Blogger madtom said...

Well it's OK, except that I don't think that the Use of WP as described by Redsix constitutes the use of "chemical weapons". It does however point to the truth behind the many of the conspiracies out there. Like I said, "there is some truth to the stories", but unfortunately it's not what you seem to think.

"This certainly sounds like a plausible explaination of what was going on there"

You got this right, as far as I'm concerned. I am almost sure that all this has hammered out over at Raed's a while back, I could be wrong about it though.
I did like the articles you found to go along with they story, very informative. good gob.

10:08 AM  
Blogger bushmeister0 said...

Well, I said "my first impression" was chemical weapons might have been used. I didn't mean to make it sound like they were. I don't know what was going on there. WP is a type of chemical that has the effects of a chemical weapon on humans and the environment for sure.
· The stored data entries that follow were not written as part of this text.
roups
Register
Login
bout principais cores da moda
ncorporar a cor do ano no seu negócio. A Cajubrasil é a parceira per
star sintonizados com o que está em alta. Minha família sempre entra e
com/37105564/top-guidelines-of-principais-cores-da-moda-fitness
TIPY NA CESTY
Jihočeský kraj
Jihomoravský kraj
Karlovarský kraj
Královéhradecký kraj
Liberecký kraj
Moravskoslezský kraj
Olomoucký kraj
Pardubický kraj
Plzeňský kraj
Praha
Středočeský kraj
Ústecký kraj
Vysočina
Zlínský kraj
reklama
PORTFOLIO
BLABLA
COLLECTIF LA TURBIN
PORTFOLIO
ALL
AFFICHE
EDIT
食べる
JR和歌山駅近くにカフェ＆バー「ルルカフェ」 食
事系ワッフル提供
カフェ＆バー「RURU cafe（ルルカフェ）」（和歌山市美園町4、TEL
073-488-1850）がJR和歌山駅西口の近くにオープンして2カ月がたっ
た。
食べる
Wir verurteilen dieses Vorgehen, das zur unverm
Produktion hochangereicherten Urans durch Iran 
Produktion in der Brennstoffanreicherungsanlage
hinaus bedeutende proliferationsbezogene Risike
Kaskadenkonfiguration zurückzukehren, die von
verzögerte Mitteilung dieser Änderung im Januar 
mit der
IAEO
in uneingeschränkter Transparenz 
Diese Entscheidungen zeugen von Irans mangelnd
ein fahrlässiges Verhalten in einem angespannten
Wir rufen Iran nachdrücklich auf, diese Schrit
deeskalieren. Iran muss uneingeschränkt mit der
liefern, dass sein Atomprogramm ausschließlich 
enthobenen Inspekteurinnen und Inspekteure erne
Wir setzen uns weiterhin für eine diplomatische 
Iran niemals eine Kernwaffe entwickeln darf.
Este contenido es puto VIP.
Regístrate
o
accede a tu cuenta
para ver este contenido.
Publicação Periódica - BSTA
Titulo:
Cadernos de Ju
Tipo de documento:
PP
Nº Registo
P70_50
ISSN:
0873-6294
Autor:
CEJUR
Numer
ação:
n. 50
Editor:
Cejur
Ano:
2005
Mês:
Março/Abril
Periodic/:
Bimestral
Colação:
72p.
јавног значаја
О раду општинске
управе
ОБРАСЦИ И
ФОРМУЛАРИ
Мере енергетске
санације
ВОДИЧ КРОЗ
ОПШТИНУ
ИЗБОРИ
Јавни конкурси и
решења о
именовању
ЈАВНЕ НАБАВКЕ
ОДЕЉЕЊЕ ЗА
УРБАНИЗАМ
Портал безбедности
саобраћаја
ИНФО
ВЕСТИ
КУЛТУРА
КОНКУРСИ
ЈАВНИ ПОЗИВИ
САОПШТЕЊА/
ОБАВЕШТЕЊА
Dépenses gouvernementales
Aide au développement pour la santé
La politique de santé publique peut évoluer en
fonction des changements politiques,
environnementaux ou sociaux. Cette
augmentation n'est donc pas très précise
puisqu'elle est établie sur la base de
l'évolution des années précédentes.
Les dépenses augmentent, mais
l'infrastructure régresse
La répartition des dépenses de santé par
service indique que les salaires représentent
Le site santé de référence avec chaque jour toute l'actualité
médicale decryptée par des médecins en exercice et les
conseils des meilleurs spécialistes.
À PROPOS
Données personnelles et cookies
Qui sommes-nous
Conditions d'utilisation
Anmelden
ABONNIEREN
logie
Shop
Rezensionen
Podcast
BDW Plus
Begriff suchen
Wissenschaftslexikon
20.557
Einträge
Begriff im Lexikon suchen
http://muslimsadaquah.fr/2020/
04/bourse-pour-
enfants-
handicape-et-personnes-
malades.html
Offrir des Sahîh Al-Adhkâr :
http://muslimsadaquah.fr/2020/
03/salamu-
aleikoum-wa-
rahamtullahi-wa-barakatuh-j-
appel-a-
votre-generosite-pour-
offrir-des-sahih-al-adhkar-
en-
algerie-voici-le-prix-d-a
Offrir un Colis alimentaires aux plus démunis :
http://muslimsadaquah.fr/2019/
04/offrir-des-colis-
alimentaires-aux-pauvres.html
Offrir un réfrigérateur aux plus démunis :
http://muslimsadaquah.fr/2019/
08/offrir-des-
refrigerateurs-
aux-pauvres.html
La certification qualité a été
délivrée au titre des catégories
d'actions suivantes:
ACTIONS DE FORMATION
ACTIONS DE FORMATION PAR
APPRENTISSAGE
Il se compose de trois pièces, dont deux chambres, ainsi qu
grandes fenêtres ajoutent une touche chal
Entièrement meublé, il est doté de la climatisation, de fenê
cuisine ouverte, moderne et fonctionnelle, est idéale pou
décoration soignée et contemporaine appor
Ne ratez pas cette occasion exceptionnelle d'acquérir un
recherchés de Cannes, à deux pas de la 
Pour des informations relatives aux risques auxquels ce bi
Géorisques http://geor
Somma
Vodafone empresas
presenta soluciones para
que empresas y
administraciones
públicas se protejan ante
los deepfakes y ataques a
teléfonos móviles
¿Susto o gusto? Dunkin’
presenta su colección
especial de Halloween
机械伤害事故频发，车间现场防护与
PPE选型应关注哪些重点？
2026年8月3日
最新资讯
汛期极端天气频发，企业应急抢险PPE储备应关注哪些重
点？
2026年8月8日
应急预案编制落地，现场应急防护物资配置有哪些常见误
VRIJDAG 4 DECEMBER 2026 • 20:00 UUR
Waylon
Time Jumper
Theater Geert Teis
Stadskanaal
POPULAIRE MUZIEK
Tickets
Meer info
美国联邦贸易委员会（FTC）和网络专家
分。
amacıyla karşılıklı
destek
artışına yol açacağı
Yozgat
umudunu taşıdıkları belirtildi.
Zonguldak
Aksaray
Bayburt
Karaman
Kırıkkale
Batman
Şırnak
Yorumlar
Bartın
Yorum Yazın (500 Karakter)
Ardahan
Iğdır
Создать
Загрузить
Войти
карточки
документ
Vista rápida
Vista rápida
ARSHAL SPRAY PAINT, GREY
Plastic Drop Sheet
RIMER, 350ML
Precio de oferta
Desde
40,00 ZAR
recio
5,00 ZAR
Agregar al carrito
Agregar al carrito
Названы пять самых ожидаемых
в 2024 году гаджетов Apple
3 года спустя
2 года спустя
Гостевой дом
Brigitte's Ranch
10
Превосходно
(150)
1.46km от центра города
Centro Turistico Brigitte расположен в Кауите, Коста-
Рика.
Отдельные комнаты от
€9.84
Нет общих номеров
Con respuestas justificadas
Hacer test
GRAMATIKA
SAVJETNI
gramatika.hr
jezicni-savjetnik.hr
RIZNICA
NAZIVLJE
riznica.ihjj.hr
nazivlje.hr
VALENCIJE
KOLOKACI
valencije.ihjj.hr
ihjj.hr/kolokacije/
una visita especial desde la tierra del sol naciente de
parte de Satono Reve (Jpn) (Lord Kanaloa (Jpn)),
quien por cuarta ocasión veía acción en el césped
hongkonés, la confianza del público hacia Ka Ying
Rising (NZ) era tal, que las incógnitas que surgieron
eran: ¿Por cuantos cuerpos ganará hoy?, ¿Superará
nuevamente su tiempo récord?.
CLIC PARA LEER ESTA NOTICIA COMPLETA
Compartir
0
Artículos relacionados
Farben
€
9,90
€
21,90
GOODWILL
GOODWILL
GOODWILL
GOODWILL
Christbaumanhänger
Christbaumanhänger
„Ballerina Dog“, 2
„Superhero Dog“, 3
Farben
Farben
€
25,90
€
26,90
My mind is still open on the subject.

12:46 PM  
Blogger Myst said...

As of The independent (Britain) today, you can settle the fact that is is NAPALM.

US lied to Britain over use of napalm in Iraq war

Apparently the US told the UK before that it was not using NAPALM but they finally have admitted to the UK that they were, in fact, using it.

Since there are no forests or jungles to burn away, I see no point in using Napalm unless you are trying to cause maximum damage/injury. The weapons are The MK77 bombs, an evolution of the napalm used in Vietnam and Korea, carry kerosene-based jet fuel and polystyrene so that, like napalm, the gel sticks to structures and to its victims. The bombs lack stabilising fins, making them far from precise.

Napalm is an internationally reviled weapon and Iraq didn't deserve that.

Thanks for the link madman...

4:17 PM  
Blogger madtom said...

Your welcome, anytime I can be of service.